Most of the time Mom’s death and all of my feelings that go with it are compressed into a hard little rock of a fact that I keep pushed to the side of my mind and my heart.
But during the quiet times throughout the day, and especially at night, that little rock becomes something different and it starts unfolding itself and becoming a web of memories, regrets and longings.
When I’m out doing things with other people, Mom’s passing is just a fact. It’s that manageable little rock that can be pushed aside or put into a box and dealt with. When I’m home with Lauren during the day, taking stock of things and making plans for the future is when it starts to get fuzzy again.

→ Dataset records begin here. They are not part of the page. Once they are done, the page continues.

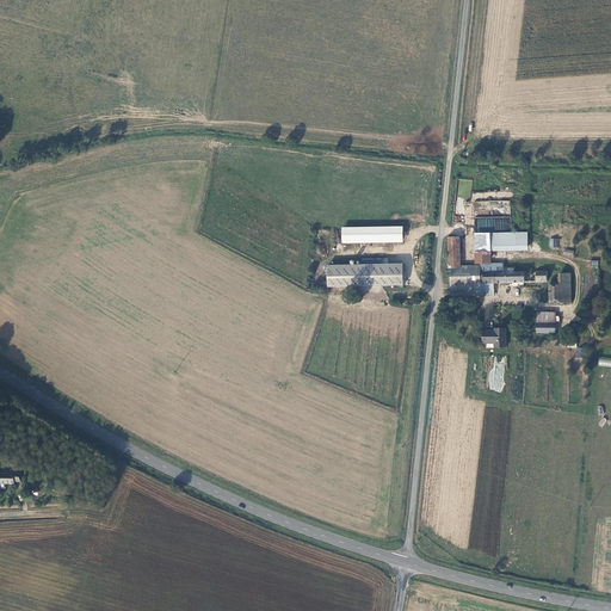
[(402,227),(341,226),(341,242),(402,244),(402,227)]
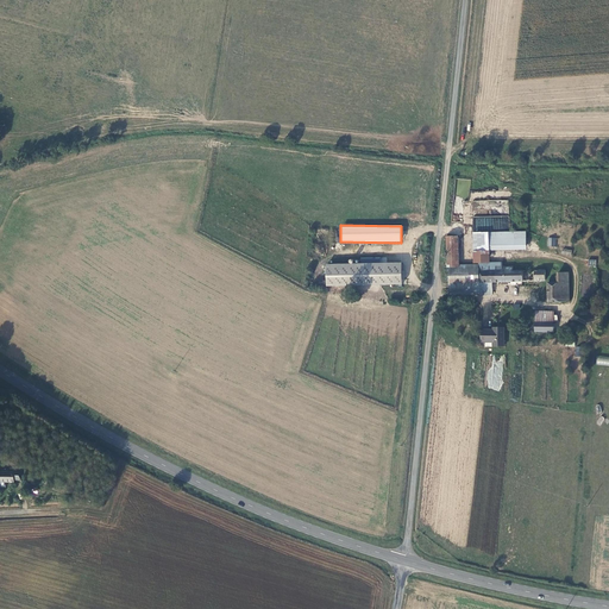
[(484,232),(469,232),(470,261),(485,261),(485,246),(521,246),(521,232),(484,232)]
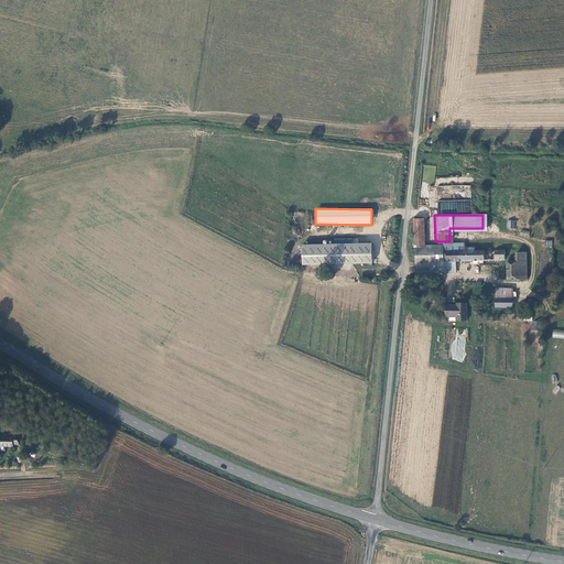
[(421,218),(412,218),(414,274),(454,273),(453,261),(501,260),(502,260),(502,258),(502,250),(472,251),(472,248),(462,248),(462,252),(461,243),(422,245),(421,218)]
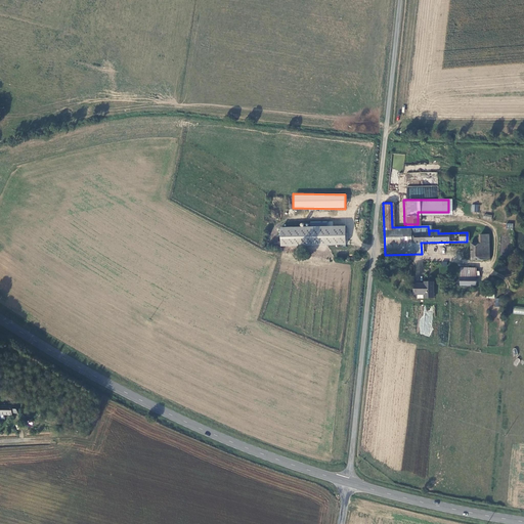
[(280,246),(345,246),(345,225),(329,225),(329,222),(322,222),(322,225),(318,225),(318,222),(310,222),(310,226),(279,226),(280,246)]
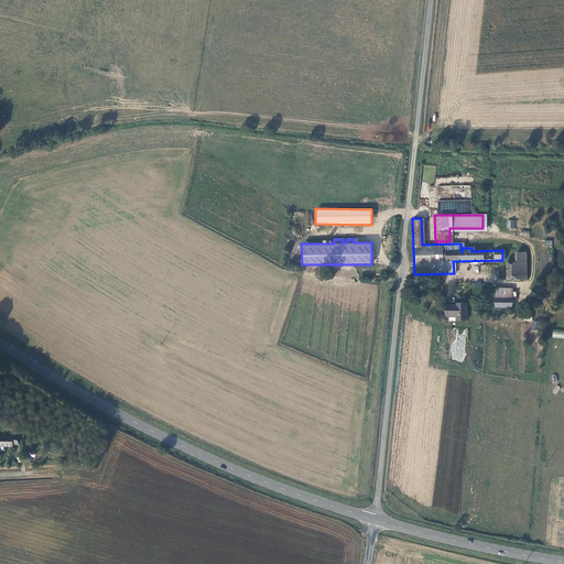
[(523,251),(514,252),(514,257),(507,257),(507,261),(506,261),(506,279),(524,279),(523,251)]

Mom will never meet this new little girl coming in June; she will never see me ride the horse she gave me; she won’t gather with the rest of us at Dad’s new farm; she won’t tell me what she thinks about my redecorating ideas for my own house – she is GONE. And somehow my life is going on without her. But not, because every little thing eventually reminds me of her.

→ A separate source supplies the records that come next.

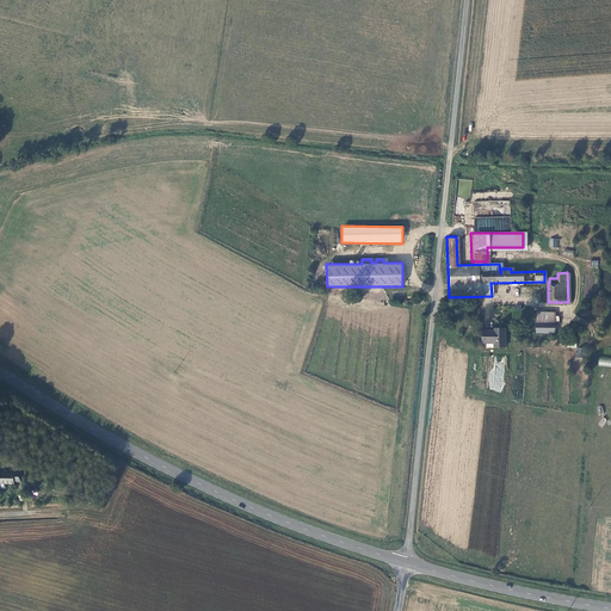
[(554,313),(534,312),(532,332),(553,333),(554,313)]
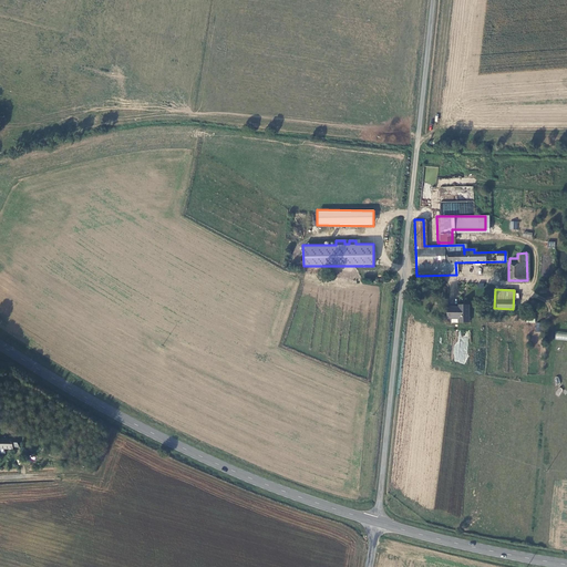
[(463,307),(446,308),(446,320),(461,319),(461,321),(468,321),(467,305),(463,305),(463,307)]
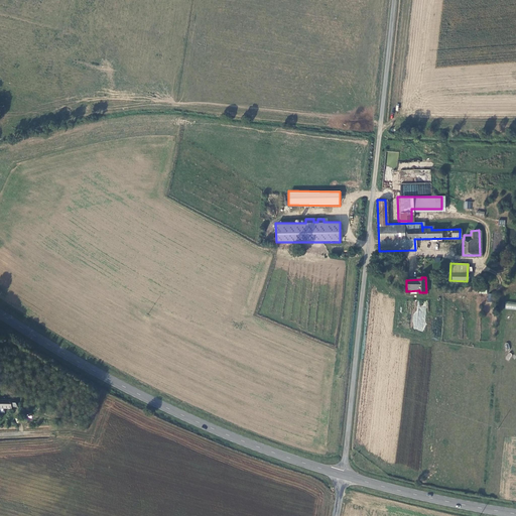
[(417,326),(424,326),(425,306),(419,306),(419,301),(413,300),(412,308),(418,309),(418,313),(414,313),(413,329),(417,330),(417,326)]
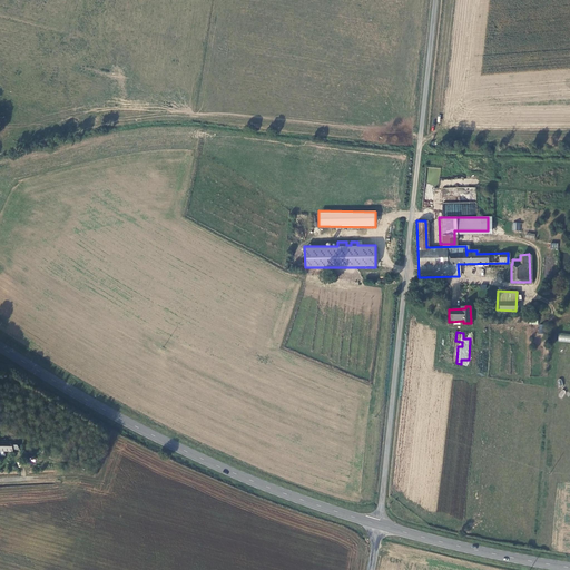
[(10,445),(0,444),(0,453),(10,454),(10,452),(17,452),(17,443),(10,443),(10,445)]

I have been dreaming of Mom almost every night lately. The dreams are all different, but the ending is the same. Mom is always sick and in the end she is dying and there is nothing that I can do about it. I often wake David up with my tossing and moaning, but the dreams aren’t all bad. I’ve dreamed of talking to Mom about many of the things going on in my life right now and it feels so good to be able to share with her again; although her dream advice and commentary is much more blunt and irritated than it was in reality. I’m not really talking to Mom, after all…I’m talking to my injured sub-self.

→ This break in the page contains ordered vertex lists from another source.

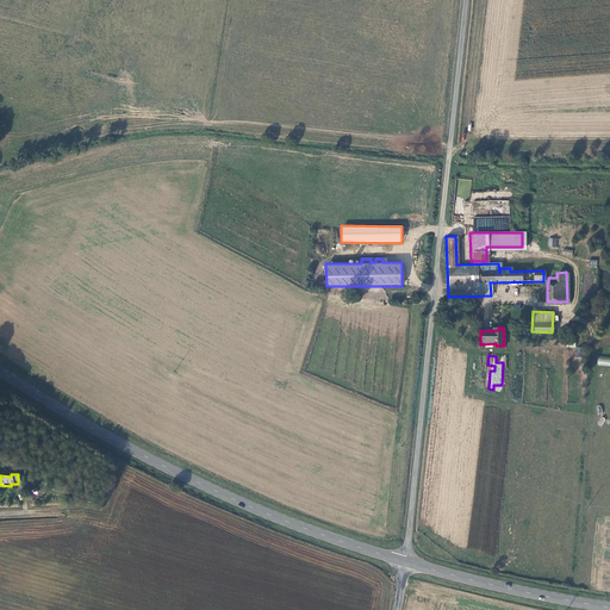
All buildings are outlined.
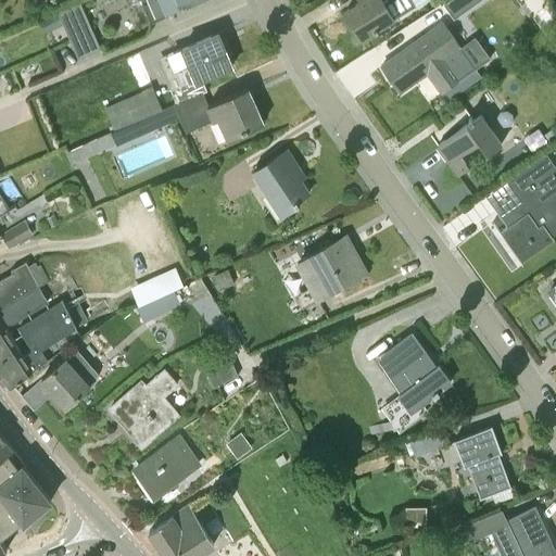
[(181,1),(185,0),(140,0),(151,23),(169,14),(168,11),(182,4),(181,1)]
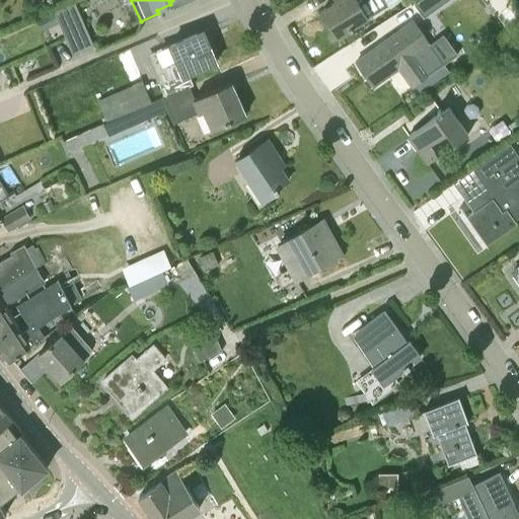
[(338,35),(355,24),(368,17),(367,16),(386,4),(383,0),(337,0),(338,1),(323,10),(338,35)]
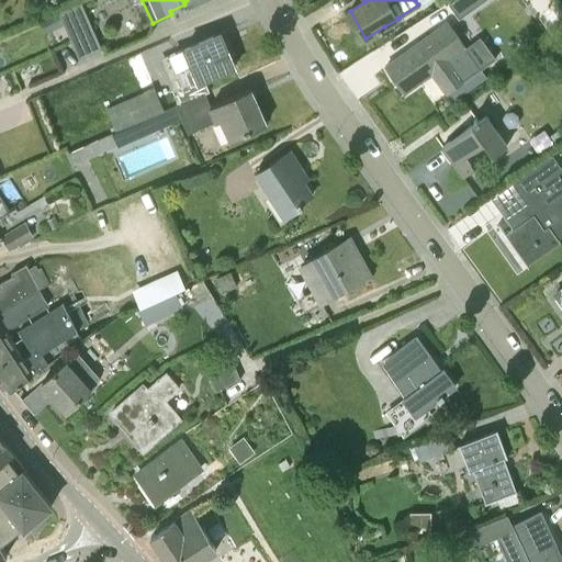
[(454,0),(449,4),(459,19),(485,0),(454,0)]
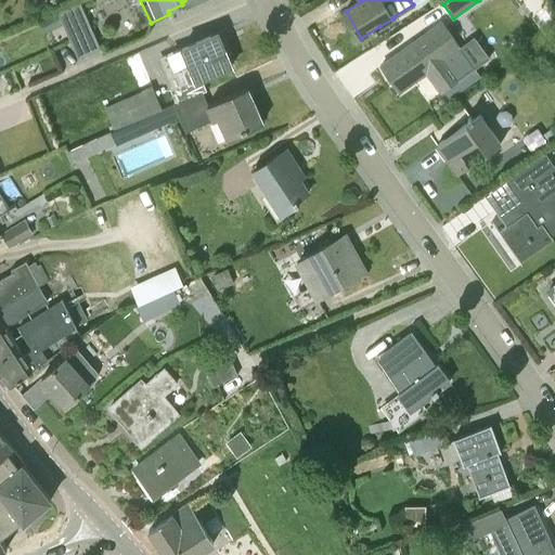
[(50,15),(56,27),(68,22),(63,9),(50,15)]
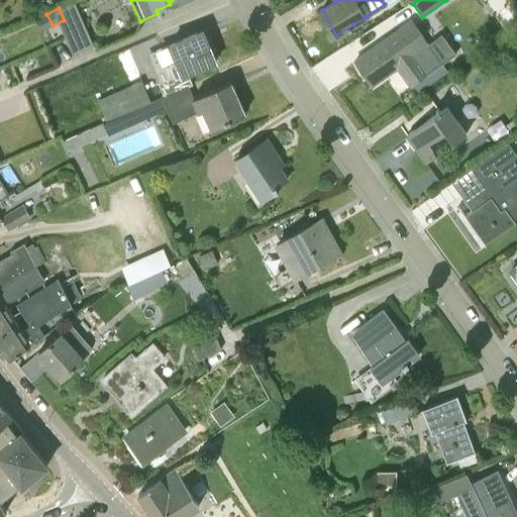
[(412,83),(442,63),(413,21),(355,62),(367,78),(393,60),(410,85),(412,83)]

I’m not the only one missing Mom. I have been thinking about reaching out to her friends in a selfish effort to comfort myself by finding some piece of Mom in them, but it doesn’t work like that. I did run into one of Mom’s very best friends a few weeks ago and when she saw me, she looked like she was seeing a ghost. We were in a place that we both had been with Mom before, and seeing me there clearly confused and hurt Mom’s friend. She had been lost in involuntary thoughts about Mom and I was not the answer that she was looking for. That was a strange realization for me – that the world does not revolve around me and my own grief.
Be good to one another – better than necessary, even. You never know what’s going on under the surface.